A faithful, picture-free copy of the listing below is required.

# # # # # # #

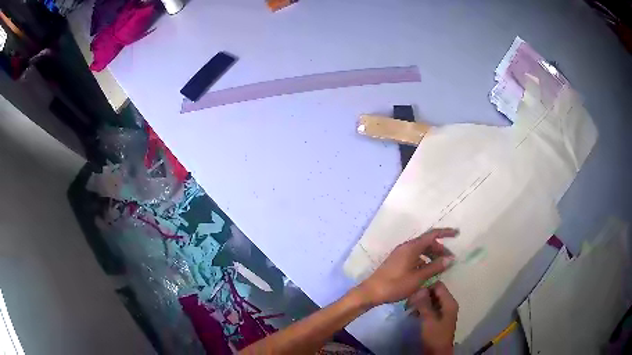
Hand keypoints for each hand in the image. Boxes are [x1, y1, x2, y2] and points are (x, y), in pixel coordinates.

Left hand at [356, 228, 456, 305]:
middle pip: (427, 243)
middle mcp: (406, 247)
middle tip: (450, 260)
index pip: (432, 235)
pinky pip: (415, 256)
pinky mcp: (397, 262)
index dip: (446, 233)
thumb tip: (450, 258)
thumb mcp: (418, 278)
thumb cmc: (395, 284)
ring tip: (440, 267)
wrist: (371, 292)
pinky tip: (428, 271)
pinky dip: (424, 261)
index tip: (457, 234)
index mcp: (412, 247)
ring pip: (421, 250)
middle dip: (440, 249)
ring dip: (432, 256)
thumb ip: (435, 267)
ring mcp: (400, 254)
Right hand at [407, 282, 457, 354]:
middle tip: (409, 302)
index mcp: (449, 302)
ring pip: (432, 300)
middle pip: (435, 292)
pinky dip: (422, 309)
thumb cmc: (434, 335)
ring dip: (421, 303)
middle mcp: (448, 304)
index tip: (413, 294)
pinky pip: (430, 308)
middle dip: (422, 295)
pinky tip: (413, 314)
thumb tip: (420, 288)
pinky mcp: (438, 318)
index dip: (426, 287)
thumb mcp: (428, 319)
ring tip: (409, 308)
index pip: (438, 286)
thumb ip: (424, 304)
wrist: (437, 352)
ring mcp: (444, 311)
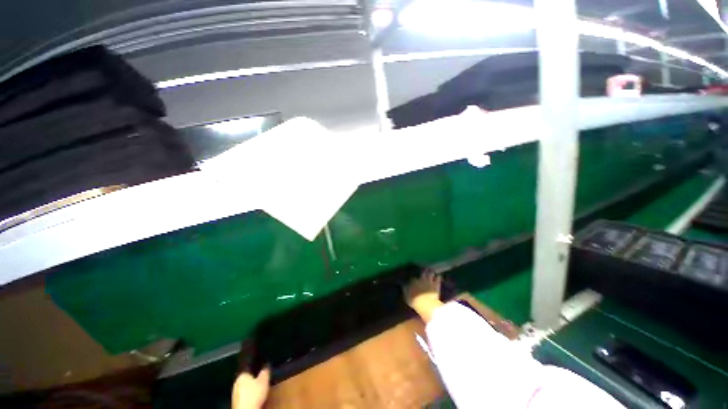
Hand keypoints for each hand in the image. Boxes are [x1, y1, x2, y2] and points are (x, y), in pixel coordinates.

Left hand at [232, 366, 270, 408]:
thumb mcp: (264, 380)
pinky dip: (250, 396)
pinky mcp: (236, 402)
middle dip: (254, 380)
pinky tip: (255, 398)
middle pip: (247, 378)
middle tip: (263, 381)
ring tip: (260, 390)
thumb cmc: (254, 394)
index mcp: (242, 375)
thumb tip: (266, 365)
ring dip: (252, 388)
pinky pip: (244, 395)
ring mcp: (235, 393)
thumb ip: (265, 371)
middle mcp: (236, 382)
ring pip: (246, 387)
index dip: (257, 370)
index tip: (263, 371)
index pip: (249, 369)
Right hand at [403, 271, 443, 323]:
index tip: (412, 277)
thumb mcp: (407, 297)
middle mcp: (421, 279)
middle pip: (422, 272)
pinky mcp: (436, 284)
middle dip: (423, 271)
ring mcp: (429, 281)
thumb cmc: (415, 302)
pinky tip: (438, 276)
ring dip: (430, 272)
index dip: (412, 277)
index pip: (412, 277)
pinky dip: (438, 277)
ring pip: (430, 273)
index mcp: (413, 281)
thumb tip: (403, 285)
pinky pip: (438, 277)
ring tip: (431, 271)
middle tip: (423, 270)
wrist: (427, 305)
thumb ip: (405, 290)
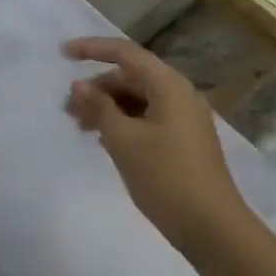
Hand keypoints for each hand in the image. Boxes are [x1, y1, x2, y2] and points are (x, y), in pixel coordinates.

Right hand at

# # # # # # #

Response to the task ->
Hand keypoints for each hand in the image. Boxes are [x1, y1, x2, y2] and points are (x, y), in pixel coordinates.

Left hand at [356, 228, 456, 305]:
middle pip: (427, 243)
middle mcp: (406, 247)
middle tip: (450, 260)
index pip: (432, 235)
pinky pip: (415, 256)
pinky mcp: (397, 262)
index dip: (446, 233)
thumb tip: (450, 258)
thumb mcp: (418, 278)
thumb cmc: (395, 284)
ring tip: (440, 267)
wrist: (371, 292)
pinky tip: (428, 271)
pinky dip: (424, 261)
index tip: (457, 234)
index mcp: (412, 247)
ring pip: (421, 250)
middle dip: (440, 249)
ring dip: (432, 256)
thumb ip: (435, 267)
ring mcp: (400, 254)
Right hand at [407, 282, 457, 354]:
middle tip: (409, 302)
index mcp: (449, 302)
ring pip: (432, 300)
middle pip: (435, 292)
pinky dip: (422, 309)
thumb cmc: (434, 335)
ring dip: (421, 303)
middle mcp: (448, 304)
index tip: (413, 294)
pinky pip: (430, 308)
middle dip: (422, 295)
pinky tip: (413, 314)
thumb tip: (420, 288)
pinky mcp: (438, 318)
index dip: (426, 287)
thumb mcp: (428, 319)
ring tip: (409, 308)
index pip: (438, 286)
thumb ip: (424, 304)
wrist: (437, 352)
ring mcp: (444, 311)
Hand keypoints for each hand in the image. Boxes are [x1, y1, x2, y2] and points are (x, y), in pixel coordinates.

Left hand at [232, 366, 270, 408]:
thumb mcp: (264, 380)
pinky dip: (250, 396)
pinky mcp: (236, 402)
middle dip: (254, 380)
pinky tip: (255, 398)
middle pip: (247, 378)
middle tip: (263, 381)
ring tip: (260, 390)
thumb cmc: (254, 394)
index mcp: (242, 375)
thumb tip: (266, 365)
ring dip: (252, 388)
pinky pip: (244, 395)
ring mcp: (235, 393)
thumb ip: (265, 371)
middle mcp: (236, 382)
ring pip: (246, 387)
index dip: (257, 370)
index tip: (263, 371)
index pip: (249, 369)
Right hand at [403, 271, 443, 323]:
index tip: (412, 277)
thumb mcp: (407, 297)
middle mcp: (421, 279)
middle pip: (422, 272)
pinky mcp: (436, 284)
middle dip: (423, 271)
ring mcp: (429, 281)
thumb cmc: (415, 302)
pinky tip: (438, 276)
ring dip: (430, 272)
index dip: (412, 277)
index pip: (412, 277)
pinky dip: (438, 277)
ring pip: (430, 273)
index mcp: (413, 281)
thumb tip: (403, 285)
pinky pip: (438, 277)
ring tip: (431, 271)
middle tip: (423, 270)
wrist: (427, 305)
thumb ip: (405, 290)
Hand keypoints for each hand in the image. Boxes are [x1, y1, x2, y2] and points are (x, y), in pixel coordinates.

Right hand at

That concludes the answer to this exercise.